Centurion, 1920–1940

Full Name Paul Drennan Cravath

Born 14 July 1861 in Berlin Heights, Ohio

Died 1 July 1940 in Matinecock, New York

Buried Locust Valley Cemetery, Locust Valley, New York

Proposed by Henry W. Taft and George E. Brewer

Elected 5 June 1920 at age fifty-eight

Century Memorial

The huge frame of Paul Drennan Cravath was not often in the Century club-house; yet it is safe to surmise that few members were unfamiliar with his commanding presence. Through a wide variety of activities he had made himself one of the best known of New Yorkers. From the Metropolitan Opera Association, where he served as president, through a long list of clubs and honors to such organizations as the Council on Foreign Relations and the English Speaking Union, his service was of public record.
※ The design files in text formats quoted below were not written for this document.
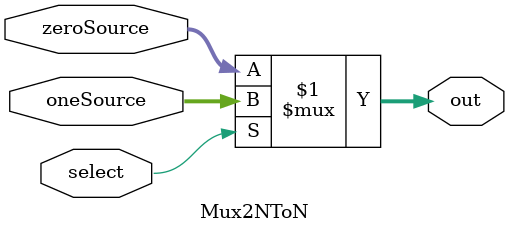
<source format=v>
`timescale 1ns / 1ps
module Mux2NToN  #(parameter N = 32)(
		input [N - 1:0] zeroSource,
		input [N - 1:0] oneSource,
		input select,
		output [N - 1:0] out
    );
	 
	 assign out = select ? oneSource : zeroSource;


endmodule

</source>
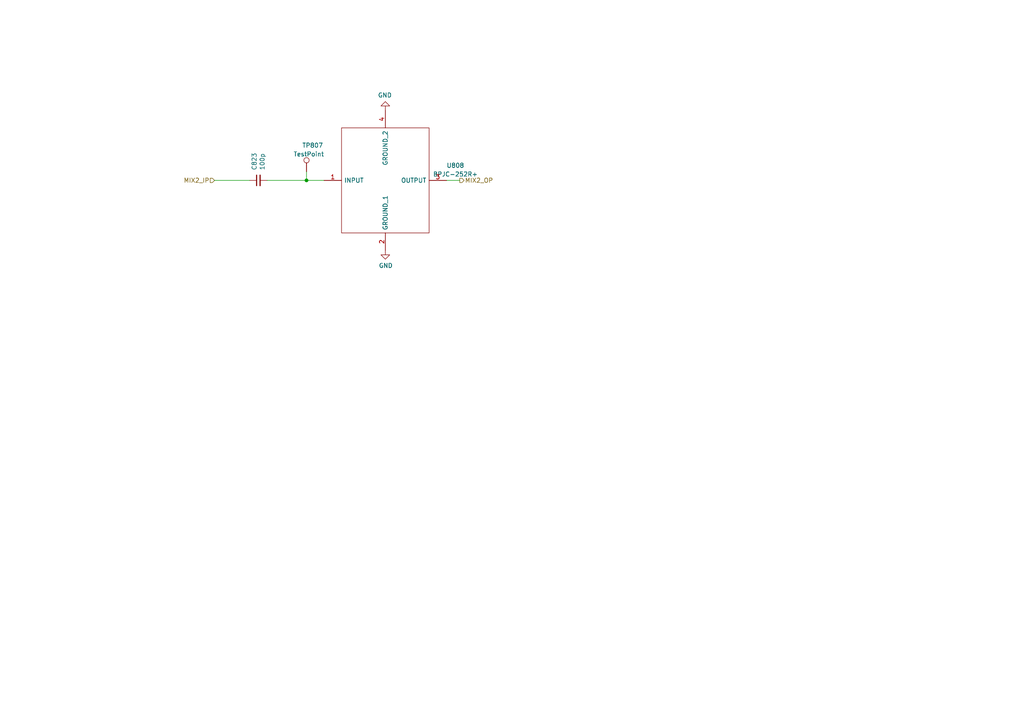
<source format=kicad_sch>
(kicad_sch (version 20211123) (generator eeschema)

  (uuid a5d527e3-93e5-4f7c-9403-79aabfbdc470)

  (paper "A4")

  (title_block
    (title "SatNOGS COMMS")
    (date "2020-02-20")
    (comment 1 "CERN OHL version 1.2")
  )

  

  (junction (at 88.9 52.324) (diameter 0) (color 0 0 0 0)
    (uuid 9b7be77a-2656-471e-885e-8c6c59fe59f7)
  )

  (wire (pts (xy 88.9 52.324) (xy 88.9 49.784))
    (stroke (width 0) (type default) (color 0 0 0 0))
    (uuid 150efa79-228d-47e2-89bf-fd8363924d0f)
  )
  (wire (pts (xy 129.54 52.324) (xy 133.35 52.324))
    (stroke (width 0) (type default) (color 0 0 0 0))
    (uuid 1c10afe0-5886-4b8e-82fe-b4df69c407ee)
  )
  (wire (pts (xy 62.23 52.324) (xy 72.39 52.324))
    (stroke (width 0) (type default) (color 0 0 0 0))
    (uuid c4eb404f-f3d2-4506-bf24-56396736d56f)
  )
  (wire (pts (xy 77.47 52.324) (xy 88.9 52.324))
    (stroke (width 0) (type default) (color 0 0 0 0))
    (uuid d98d557d-4f4f-49b3-9745-359bb04d0ef7)
  )
  (wire (pts (xy 88.9 52.324) (xy 93.98 52.324))
    (stroke (width 0) (type default) (color 0 0 0 0))
    (uuid f87c0f2d-c04c-46a9-b58e-d24759249a2d)
  )

  (hierarchical_label "MIX2_IP" (shape input) (at 62.23 52.324 180)
    (effects (font (size 1.27 1.27)) (justify right))
    (uuid 3a41f6b2-d64e-4fc9-9c78-62461e28f42c)
  )
  (hierarchical_label "MIX2_OP" (shape output) (at 133.35 52.324 0)
    (effects (font (size 1.27 1.27)) (justify left))
    (uuid 4c756fc2-8fde-4459-8921-e1db5a89f1ba)
  )

  (symbol (lib_id "power:GND") (at 111.76 72.644 0) (unit 1)
    (in_bom yes) (on_board yes)
    (uuid 00000000-0000-0000-0000-000060c4dfef)
    (property "Reference" "#PWR0821" (id 0) (at 111.76 78.994 0)
      (effects (font (size 1.27 1.27)) hide)
    )
    (property "Value" "GND" (id 1) (at 111.887 77.0382 0))
    (property "Footprint" "" (id 2) (at 111.76 72.644 0)
      (effects (font (size 1.27 1.27)) hide)
    )
    (property "Datasheet" "" (id 3) (at 111.76 72.644 0)
      (effects (font (size 1.27 1.27)) hide)
    )
    (pin "1" (uuid 126ec3f6-9a3d-4d89-856f-881b56b9d3e8))
  )

  (symbol (lib_id "Connector:TestPoint") (at 88.9 49.784 0) (unit 1)
    (in_bom no) (on_board yes)
    (uuid 00000000-0000-0000-0000-000060c4e032)
    (property "Reference" "TP807" (id 0) (at 87.63 42.164 0)
      (effects (font (size 1.27 1.27)) (justify left))
    )
    (property "Value" "TestPoint" (id 1) (at 85.09 44.704 0)
      (effects (font (size 1.27 1.27)) (justify left))
    )
    (property "Footprint" "lsf-kicad-lib:TestPoint_D0.8mm_Mask-Only" (id 2) (at 93.98 49.784 0)
      (effects (font (size 1.27 1.27)) hide)
    )
    (property "Datasheet" "~" (id 3) (at 93.98 49.784 0)
      (effects (font (size 1.27 1.27)) hide)
    )
    (pin "1" (uuid de04ed22-8bf6-4aa8-b9aa-bac93e62329f))
  )

  (symbol (lib_id "Device:C_Small") (at 74.93 52.324 90) (unit 1)
    (in_bom yes) (on_board yes)
    (uuid 00000000-0000-0000-0000-000061c05c05)
    (property "Reference" "C823" (id 0) (at 73.7616 49.403 0)
      (effects (font (size 1.27 1.27)) (justify left))
    )
    (property "Value" "100p" (id 1) (at 76.073 49.403 0)
      (effects (font (size 1.27 1.27)) (justify left))
    )
    (property "Footprint" "Capacitor_SMD:C_0402_1005Metric" (id 2) (at 78.74 51.3588 0)
      (effects (font (size 1.27 1.27)) hide)
    )
    (property "Datasheet" "~" (id 3) (at 74.93 52.324 0)
      (effects (font (size 1.27 1.27)) hide)
    )
    (property "Mnf." "KEMET" (id 4) (at 74.93 52.324 0)
      (effects (font (size 1.27 1.27)) hide)
    )
    (property "Description" "Capacitor, 0402, 5%, 50V, NPO/COG" (id 5) (at 74.93 52.324 0)
      (effects (font (size 1.27 1.27)) hide)
    )
    (property "PartNumber" "CBR04C101J3GAC" (id 6) (at 74.93 52.324 0)
      (effects (font (size 1.27 1.27)) hide)
    )
    (pin "1" (uuid aa4f7188-6c8b-4537-aaf8-ce4f48418825))
    (pin "2" (uuid 47213530-5816-42da-b258-ffdb890158f8))
  )

  (symbol (lib_id "BPJC-252R+:BPJC-252R+") (at 93.98 52.324 0) (unit 1)
    (in_bom yes) (on_board yes) (fields_autoplaced)
    (uuid 9e8e2ff5-a9dc-4d3f-b872-1fe9c4ec4837)
    (property "Reference" "U808" (id 0) (at 132.08 47.9933 0))
    (property "Value" "BPJC-252R+" (id 1) (at 132.08 50.5333 0))
    (property "Footprint" "satnogs-comms-lib:BPJC252R" (id 2) (at 125.73 37.084 0)
      (effects (font (size 1.27 1.27)) (justify left) hide)
    )
    (property "Datasheet" "" (id 3) (at 125.73 39.624 0)
      (effects (font (size 1.27 1.27)) (justify left) hide)
    )
    (property "Description" "Signal Conditioning BANDPASS FLTR / SURF MT / RoHS" (id 4) (at 125.73 42.164 0)
      (effects (font (size 1.27 1.27)) (justify left) hide)
    )
    (property "Height" "0.61" (id 5) (at 125.73 44.704 0)
      (effects (font (size 1.27 1.27)) (justify left) hide)
    )
    (property "Mouser Part Number" "" (id 6) (at 125.73 47.244 0)
      (effects (font (size 1.27 1.27)) (justify left) hide)
    )
    (property "Mouser Price/Stock" "" (id 7) (at 125.73 49.784 0)
      (effects (font (size 1.27 1.27)) (justify left) hide)
    )
    (property "Manufacturer_Name" "Mini-Circuits" (id 8) (at 125.73 52.324 0)
      (effects (font (size 1.27 1.27)) (justify left) hide)
    )
    (property "Manufacturer_Part_Number" "BPJC-252R+" (id 9) (at 125.73 54.864 0)
      (effects (font (size 1.27 1.27)) (justify left) hide)
    )
    (pin "1" (uuid 372e90ae-884f-4ca1-b235-13dc5b4cd66c))
    (pin "2" (uuid ecd86c24-91fc-4a35-bfd8-ff4dac44323b))
    (pin "3" (uuid 90c9ec40-5969-48c6-9f9d-c63c98d058ad))
    (pin "4" (uuid 4a6de128-2cb1-4025-aeb9-f886eab9995d))
  )

  (symbol (lib_id "power:GND") (at 111.76 32.004 180) (unit 1)
    (in_bom yes) (on_board yes)
    (uuid bc73c555-53f1-4356-ae1a-123aae04f307)
    (property "Reference" "#PWR0122" (id 0) (at 111.76 25.654 0)
      (effects (font (size 1.27 1.27)) hide)
    )
    (property "Value" "GND" (id 1) (at 111.633 27.6098 0))
    (property "Footprint" "" (id 2) (at 111.76 32.004 0)
      (effects (font (size 1.27 1.27)) hide)
    )
    (property "Datasheet" "" (id 3) (at 111.76 32.004 0)
      (effects (font (size 1.27 1.27)) hide)
    )
    (pin "1" (uuid 156bc2f3-1a0a-4bf0-bdc2-6500f81d2fa2))
  )
)

</source>
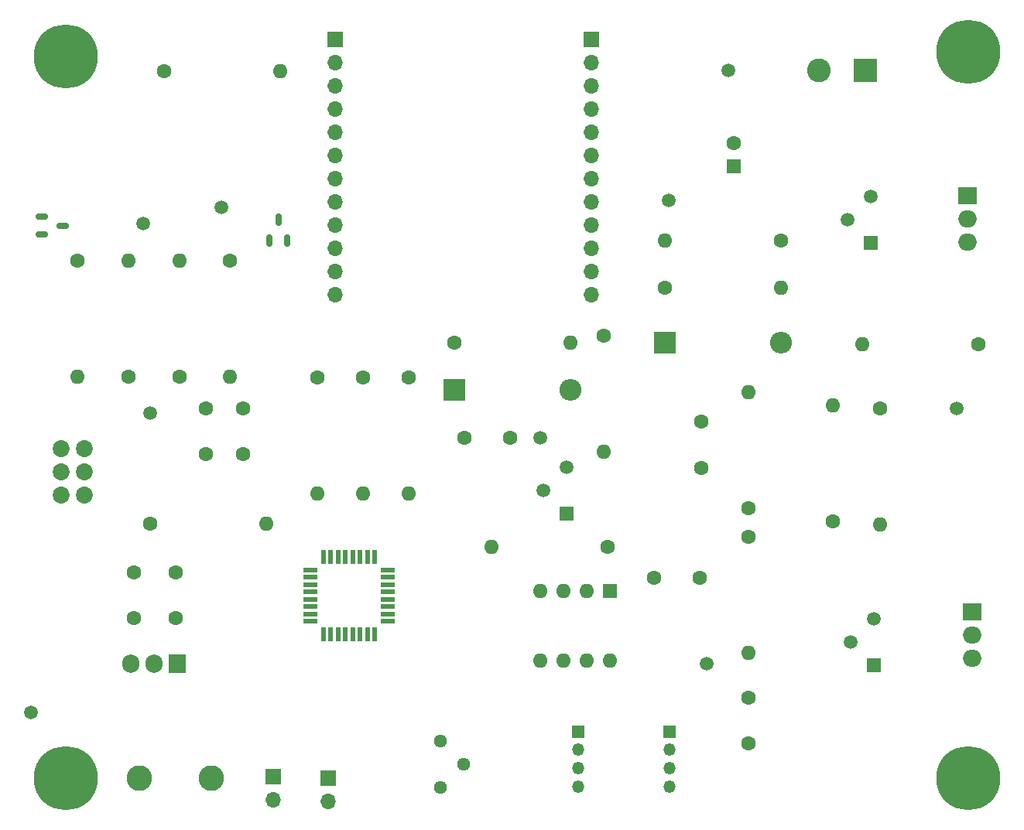
<source format=gts>
%TF.GenerationSoftware,KiCad,Pcbnew,8.0.4*%
%TF.CreationDate,2024-11-25T19:05:08-08:00*%
%TF.ProjectId,Senior Design,53656e69-6f72-4204-9465-7369676e2e6b,rev?*%
%TF.SameCoordinates,Original*%
%TF.FileFunction,Soldermask,Top*%
%TF.FilePolarity,Negative*%
%FSLAX46Y46*%
G04 Gerber Fmt 4.6, Leading zero omitted, Abs format (unit mm)*
G04 Created by KiCad (PCBNEW 8.0.4) date 2024-11-25 19:05:08*
%MOMM*%
%LPD*%
G01*
G04 APERTURE LIST*
G04 Aperture macros list*
%AMRoundRect*
0 Rectangle with rounded corners*
0 $1 Rounding radius*
0 $2 $3 $4 $5 $6 $7 $8 $9 X,Y pos of 4 corners*
0 Add a 4 corners polygon primitive as box body*
4,1,4,$2,$3,$4,$5,$6,$7,$8,$9,$2,$3,0*
0 Add four circle primitives for the rounded corners*
1,1,$1+$1,$2,$3*
1,1,$1+$1,$4,$5*
1,1,$1+$1,$6,$7*
1,1,$1+$1,$8,$9*
0 Add four rect primitives between the rounded corners*
20,1,$1+$1,$2,$3,$4,$5,0*
20,1,$1+$1,$4,$5,$6,$7,0*
20,1,$1+$1,$6,$7,$8,$9,0*
20,1,$1+$1,$8,$9,$2,$3,0*%
G04 Aperture macros list end*
%ADD10C,1.600000*%
%ADD11R,1.350000X1.350000*%
%ADD12O,1.350000X1.350000*%
%ADD13C,1.500000*%
%ADD14R,1.600000X1.600000*%
%ADD15O,1.600000X1.600000*%
%ADD16C,1.854000*%
%ADD17R,1.500000X1.500000*%
%ADD18C,2.800000*%
%ADD19R,2.600000X2.600000*%
%ADD20C,2.600000*%
%ADD21RoundRect,0.150000X0.150000X-0.512500X0.150000X0.512500X-0.150000X0.512500X-0.150000X-0.512500X0*%
%ADD22C,3.900000*%
%ADD23C,7.000000*%
%ADD24R,2.400000X2.400000*%
%ADD25O,2.400000X2.400000*%
%ADD26R,1.700000X1.700000*%
%ADD27O,1.700000X1.700000*%
%ADD28R,0.550000X1.600000*%
%ADD29R,1.600000X0.550000*%
%ADD30R,2.000000X1.905000*%
%ADD31O,2.000000X1.905000*%
%ADD32R,1.905000X2.000000*%
%ADD33O,1.905000X2.000000*%
%ADD34RoundRect,0.150000X-0.512500X-0.150000X0.512500X-0.150000X0.512500X0.150000X-0.512500X0.150000X0*%
%ADD35C,1.440000*%
G04 APERTURE END LIST*
D10*
%TO.C,C3*%
X119900000Y-111600000D03*
X124900000Y-111600000D03*
%TD*%
D11*
%TO.C,J6*%
X121600000Y-128400000D03*
D12*
X121600000Y-130400000D03*
X121600000Y-132400000D03*
X121600000Y-134400000D03*
%TD*%
D13*
%TO.C,TP3*%
X64000000Y-72800000D03*
%TD*%
D14*
%TO.C,C6*%
X128600000Y-66500000D03*
D10*
X128600000Y-64000000D03*
%TD*%
%TO.C,R10*%
X130200000Y-103950000D03*
D15*
X130200000Y-91250000D03*
%TD*%
D10*
%TO.C,R9*%
X88000000Y-89650000D03*
D15*
X88000000Y-102350000D03*
%TD*%
D16*
%TO.C,J4*%
X57540000Y-102500000D03*
X55000000Y-102500000D03*
X57540000Y-99960000D03*
X55000000Y-99960000D03*
X57540000Y-97420000D03*
X55000000Y-97420000D03*
%TD*%
D10*
%TO.C,C9*%
X70866000Y-93004000D03*
X70866000Y-98004000D03*
%TD*%
%TO.C,R14*%
X139400000Y-105350000D03*
D15*
X139400000Y-92650000D03*
%TD*%
D10*
%TO.C,R18*%
X133750000Y-74650000D03*
D15*
X121050000Y-74650000D03*
%TD*%
D10*
%TO.C,R4*%
X62366666Y-89550000D03*
D15*
X62366666Y-76850000D03*
%TD*%
D10*
%TO.C,R6*%
X66294000Y-56134000D03*
D15*
X78994000Y-56134000D03*
%TD*%
D10*
%TO.C,R3*%
X67933332Y-89550000D03*
D15*
X67933332Y-76850000D03*
%TD*%
D17*
%TO.C,Q4*%
X143530000Y-74915000D03*
D13*
X140990000Y-72375000D03*
X143530000Y-69835000D03*
%TD*%
D18*
%TO.C,J1*%
X71400000Y-133500000D03*
%TD*%
D10*
%TO.C,R8*%
X121050000Y-79800000D03*
D15*
X133750000Y-79800000D03*
%TD*%
D19*
%TO.C,J10*%
X143000000Y-56000000D03*
D20*
X137920000Y-56000000D03*
%TD*%
D21*
%TO.C,Q2*%
X77820000Y-74677500D03*
X79720000Y-74677500D03*
X78770000Y-72402500D03*
%TD*%
D10*
%TO.C,R11*%
X130200000Y-107050000D03*
D15*
X130200000Y-119750000D03*
%TD*%
D17*
%TO.C,Q5*%
X143950000Y-121140000D03*
D13*
X141410000Y-118600000D03*
X143950000Y-116060000D03*
%TD*%
D10*
%TO.C,R2*%
X73500000Y-76850000D03*
D15*
X73500000Y-89550000D03*
%TD*%
D10*
%TO.C,R7*%
X83000000Y-89650000D03*
D15*
X83000000Y-102350000D03*
%TD*%
D10*
%TO.C,R1*%
X56800000Y-76850000D03*
D15*
X56800000Y-89550000D03*
%TD*%
D10*
%TO.C,R16*%
X144600000Y-93000000D03*
D15*
X144600000Y-105700000D03*
%TD*%
D22*
%TO.C,H1*%
X55500000Y-54500000D03*
D23*
X55500000Y-54500000D03*
%TD*%
D24*
%TO.C,D2*%
X98050000Y-91000000D03*
D25*
X110750000Y-91000000D03*
%TD*%
D13*
%TO.C,TP4*%
X72500000Y-71000000D03*
%TD*%
D26*
%TO.C,J9*%
X113000000Y-52600000D03*
D27*
X113000000Y-55140000D03*
X113000000Y-57680000D03*
X113000000Y-60220000D03*
X113000000Y-62760000D03*
X113000000Y-65300000D03*
X113000000Y-67840000D03*
X113000000Y-70380000D03*
X113000000Y-72920000D03*
X113000000Y-75460000D03*
X113000000Y-78000000D03*
X113000000Y-80540000D03*
%TD*%
D17*
%TO.C,Q3*%
X110270000Y-104540000D03*
D13*
X107730000Y-102000000D03*
X110270000Y-99460000D03*
%TD*%
D10*
%TO.C,R19*%
X114400000Y-85050000D03*
D15*
X114400000Y-97750000D03*
%TD*%
D10*
%TO.C,C10*%
X125000000Y-99500000D03*
X125000000Y-94500000D03*
%TD*%
D13*
%TO.C,TPQ2*%
X153000000Y-93000000D03*
%TD*%
%TO.C,Analog1*%
X121500000Y-70250000D03*
%TD*%
D10*
%TO.C,R17*%
X155350000Y-86000000D03*
D15*
X142650000Y-86000000D03*
%TD*%
D13*
%TO.C,20v1*%
X125600000Y-121000000D03*
%TD*%
%TO.C,PAOut1*%
X128000000Y-56000000D03*
%TD*%
D10*
%TO.C,C4*%
X99100000Y-96200000D03*
X104100000Y-96200000D03*
%TD*%
D28*
%TO.C,U2*%
X83700000Y-117750000D03*
X84500000Y-117750000D03*
X85300000Y-117750000D03*
X86100000Y-117750000D03*
X86900000Y-117750000D03*
X87700000Y-117750000D03*
X88500000Y-117750000D03*
X89300000Y-117750000D03*
D29*
X90750000Y-116300000D03*
X90750000Y-115500000D03*
X90750000Y-114700000D03*
X90750000Y-113900000D03*
X90750000Y-113100000D03*
X90750000Y-112300000D03*
X90750000Y-111500000D03*
X90750000Y-110700000D03*
D28*
X89300000Y-109250000D03*
X88500000Y-109250000D03*
X87700000Y-109250000D03*
X86900000Y-109250000D03*
X86100000Y-109250000D03*
X85300000Y-109250000D03*
X84500000Y-109250000D03*
X83700000Y-109250000D03*
D29*
X82250000Y-110700000D03*
X82250000Y-111500000D03*
X82250000Y-112300000D03*
X82250000Y-113100000D03*
X82250000Y-113900000D03*
X82250000Y-114700000D03*
X82250000Y-115500000D03*
X82250000Y-116300000D03*
%TD*%
D18*
%TO.C,J2*%
X63600000Y-133500000D03*
%TD*%
D26*
%TO.C,J7*%
X84200000Y-133525000D03*
D27*
X84200000Y-136065000D03*
%TD*%
D26*
%TO.C,J3*%
X78200000Y-133325000D03*
D27*
X78200000Y-135865000D03*
%TD*%
D10*
%TO.C,C5*%
X130200000Y-124700000D03*
X130200000Y-129700000D03*
%TD*%
%TO.C,C8*%
X74916000Y-93004000D03*
X74916000Y-98004000D03*
%TD*%
D30*
%TO.C,Q7*%
X154178000Y-69695000D03*
D31*
X154178000Y-72235000D03*
X154178000Y-74775000D03*
%TD*%
D24*
%TO.C,D1*%
X121050000Y-85800000D03*
D25*
X133750000Y-85800000D03*
%TD*%
D26*
%TO.C,J8*%
X85000000Y-52600000D03*
D27*
X85000000Y-55140000D03*
X85000000Y-57680000D03*
X85000000Y-60220000D03*
X85000000Y-62760000D03*
X85000000Y-65300000D03*
X85000000Y-67840000D03*
X85000000Y-70380000D03*
X85000000Y-72920000D03*
X85000000Y-75460000D03*
X85000000Y-78000000D03*
X85000000Y-80540000D03*
%TD*%
D13*
%TO.C,TP1*%
X51740000Y-126305000D03*
%TD*%
D32*
%TO.C,U1*%
X67740000Y-121000000D03*
D33*
X65200000Y-121000000D03*
X62660000Y-121000000D03*
%TD*%
D10*
%TO.C,R12*%
X114750000Y-108200000D03*
D15*
X102050000Y-108200000D03*
%TD*%
D10*
%TO.C,C1*%
X63000000Y-116000000D03*
X63000000Y-111000000D03*
%TD*%
D22*
%TO.C,H2*%
X154200000Y-133500000D03*
D23*
X154200000Y-133500000D03*
%TD*%
D34*
%TO.C,Q1*%
X52862500Y-72050000D03*
X52862500Y-73950000D03*
X55137500Y-73000000D03*
%TD*%
D10*
%TO.C,C2*%
X67500000Y-111000000D03*
X67500000Y-116000000D03*
%TD*%
D35*
%TO.C,RV1*%
X96515000Y-134540000D03*
X99055000Y-132000000D03*
X96515000Y-129460000D03*
%TD*%
D30*
%TO.C,Q6*%
X154686000Y-115270000D03*
D31*
X154686000Y-117810000D03*
X154686000Y-120350000D03*
%TD*%
D22*
%TO.C,H3*%
X154200000Y-54000000D03*
D23*
X154200000Y-54000000D03*
%TD*%
D14*
%TO.C,U3*%
X115000000Y-113000000D03*
D15*
X112460000Y-113000000D03*
X109920000Y-113000000D03*
X107380000Y-113000000D03*
X107380000Y-120620000D03*
X109920000Y-120620000D03*
X112460000Y-120620000D03*
X115000000Y-120620000D03*
%TD*%
D22*
%TO.C,H4*%
X55500000Y-133500000D03*
D23*
X55500000Y-133500000D03*
%TD*%
D13*
%TO.C,TP2*%
X64770000Y-93500000D03*
%TD*%
D10*
%TO.C,R13*%
X93000000Y-89650000D03*
D15*
X93000000Y-102350000D03*
%TD*%
D10*
%TO.C,R15*%
X98050000Y-85800000D03*
D15*
X110750000Y-85800000D03*
%TD*%
D13*
%TO.C,TPQ1*%
X107400000Y-96200000D03*
%TD*%
D10*
%TO.C,R5*%
X64770000Y-105664000D03*
D15*
X77470000Y-105664000D03*
%TD*%
D11*
%TO.C,J5*%
X111600000Y-128400000D03*
D12*
X111600000Y-130400000D03*
X111600000Y-132400000D03*
X111600000Y-134400000D03*
%TD*%
M02*

</source>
In 1918–19 he served as a member of Col. House’s “brain trust” at the peace conference. International affairs continued in the forefront of his interests, fed by his zest for travel, his lifelong hobby. The Far East was a special concern of his wanderings and his privately printed volumes of letters record a grasp of essentials, clearly expressed. The volume dealing with his trip to India has been especially admired.

But for all his outside interests, it was in the law that he left his deepest mark. He was one of the most conspicuous figures in that era of corporation expansion at the turn of the century when the business lawyer came into his own. Barely forty, Cravath entered this adventurous field in the full tide of his energy. He governed a huge firm and he was a commanding figure of the business world that built up a “glittering social fabric” based on “the growth of big business”—as he, himself, described the era of which he was so important a part.